§ DIRECTIVE
Copy the material word for word, from the line containing "text at (255, 249): 60.5 -> 60.8" through the line containing "text at (207, 577): 400 -> 376", including both of those lines.

== PROVIDED RECORDS ==

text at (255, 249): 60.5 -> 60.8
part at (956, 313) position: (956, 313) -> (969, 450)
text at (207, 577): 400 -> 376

===
== PROVIDED RECORDS ==

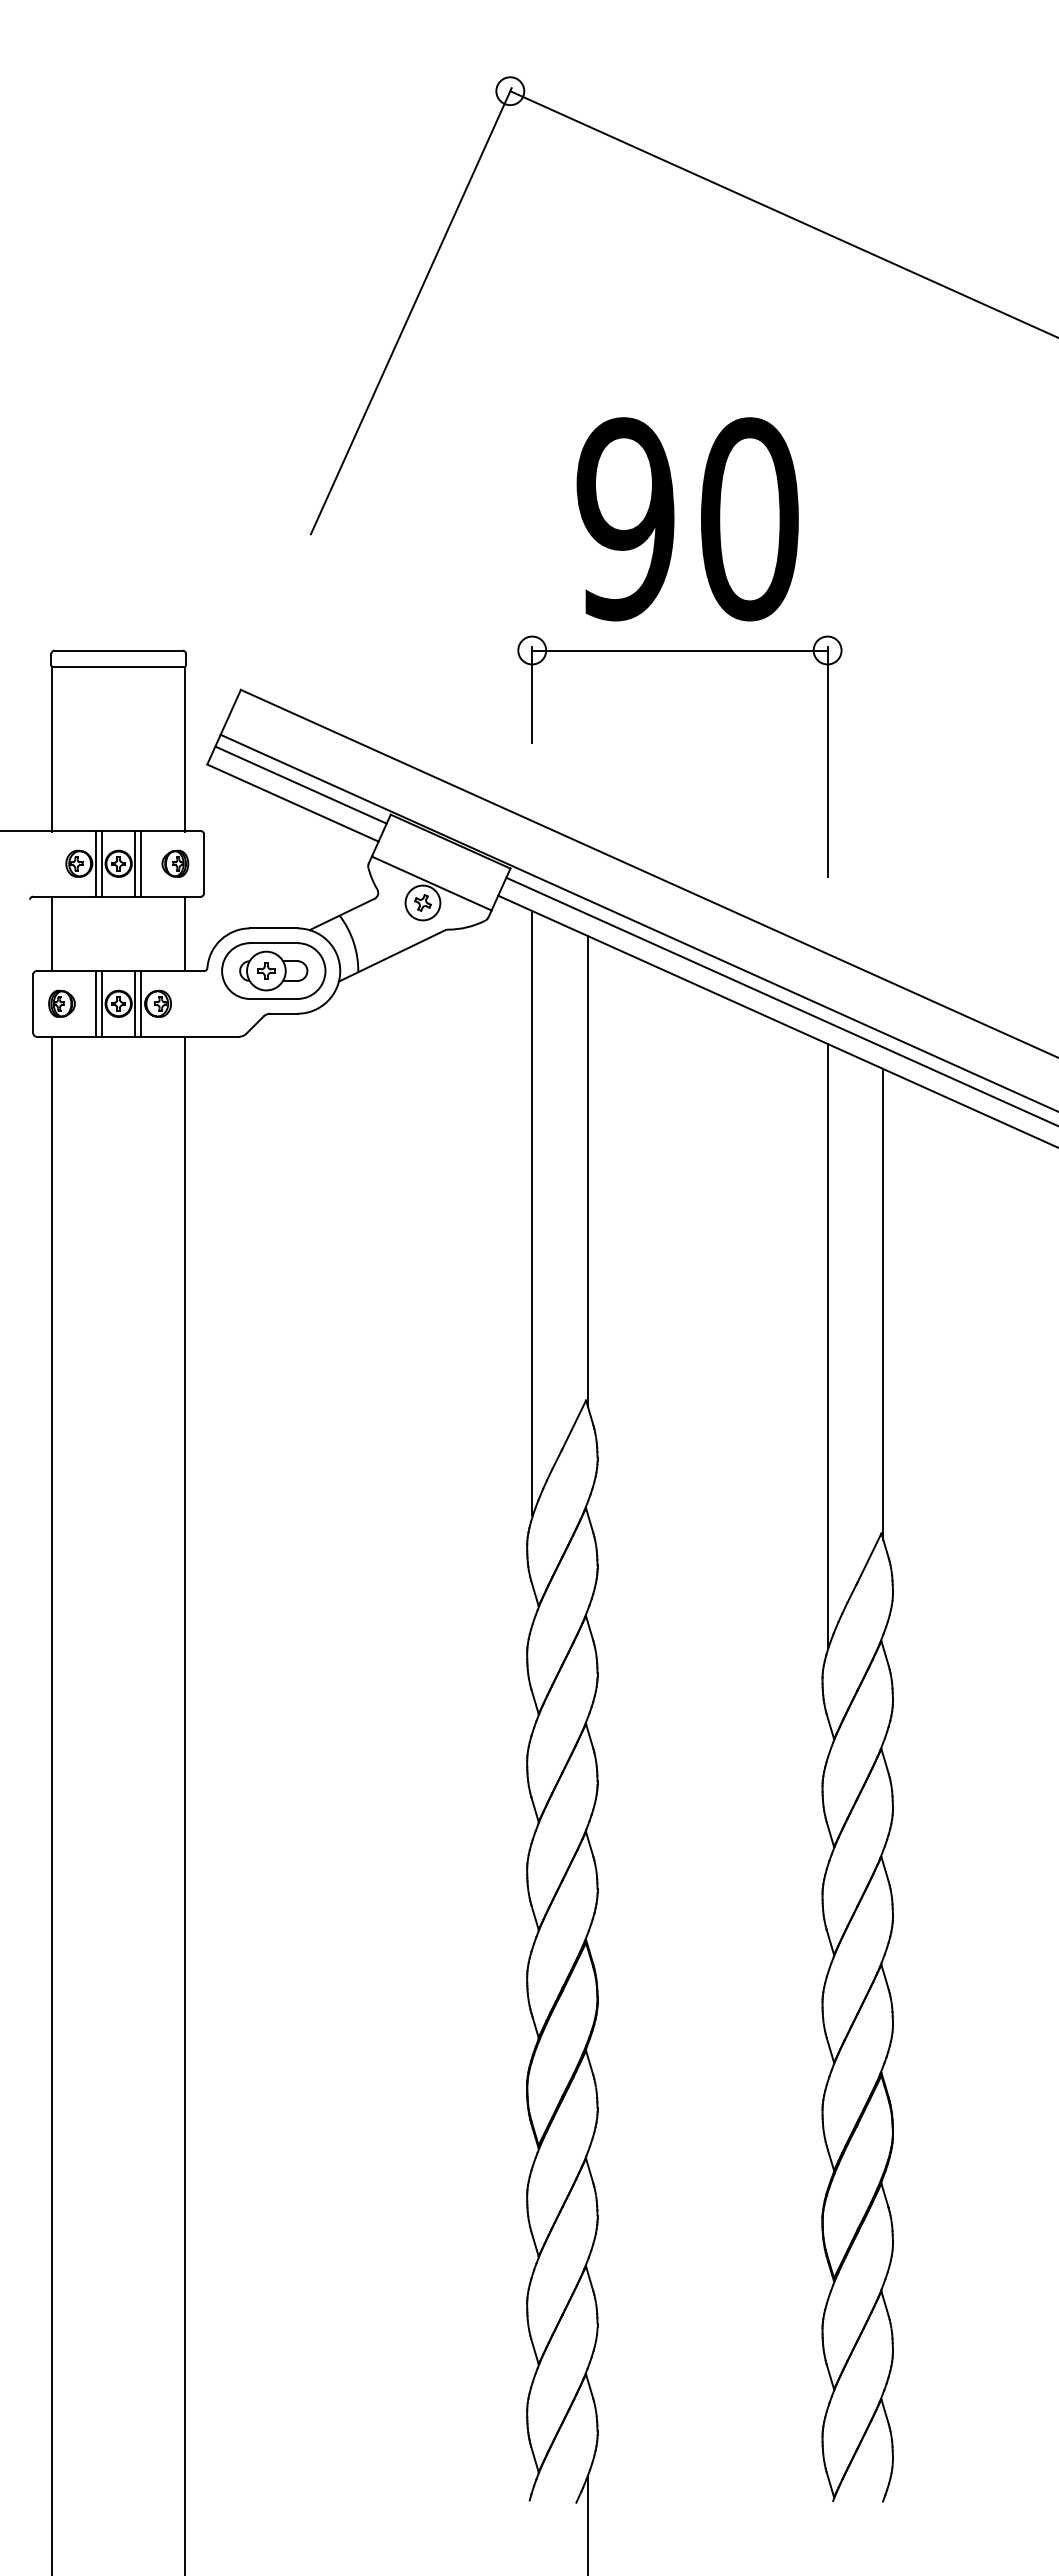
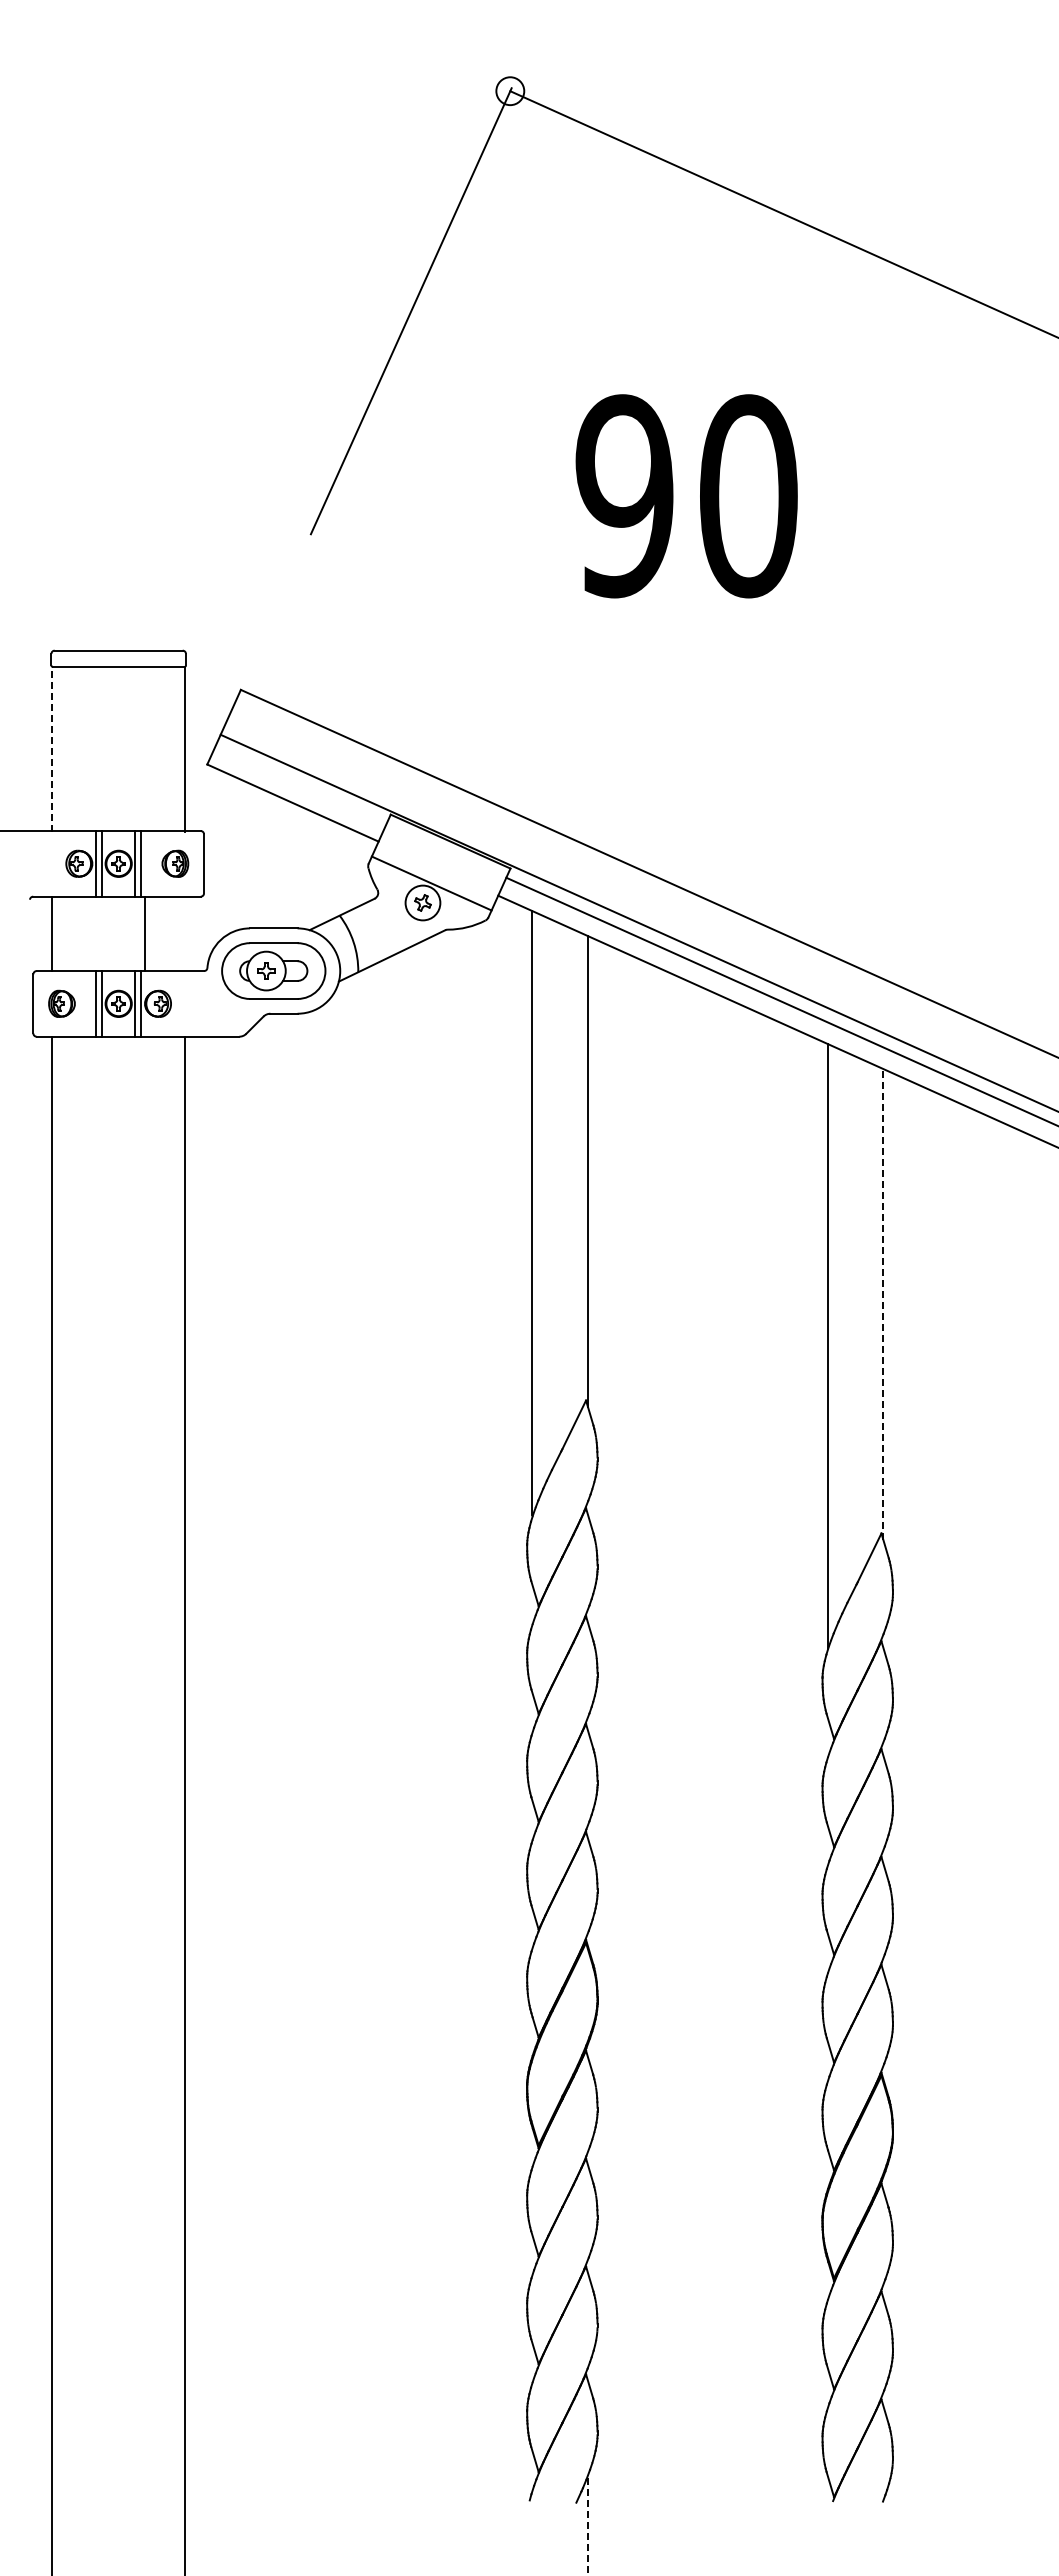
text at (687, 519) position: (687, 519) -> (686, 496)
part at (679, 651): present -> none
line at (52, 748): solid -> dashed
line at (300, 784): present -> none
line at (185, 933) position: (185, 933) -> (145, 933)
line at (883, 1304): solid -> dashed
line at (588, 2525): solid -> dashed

===
== PROVIDED RECORDS ==

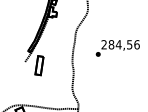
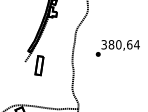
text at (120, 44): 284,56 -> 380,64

===

§ EXERCISE OUTPUT
text at (255, 249): 60.5 -> 60.8
part at (956, 313) position: (956, 313) -> (969, 450)
text at (207, 577): 400 -> 376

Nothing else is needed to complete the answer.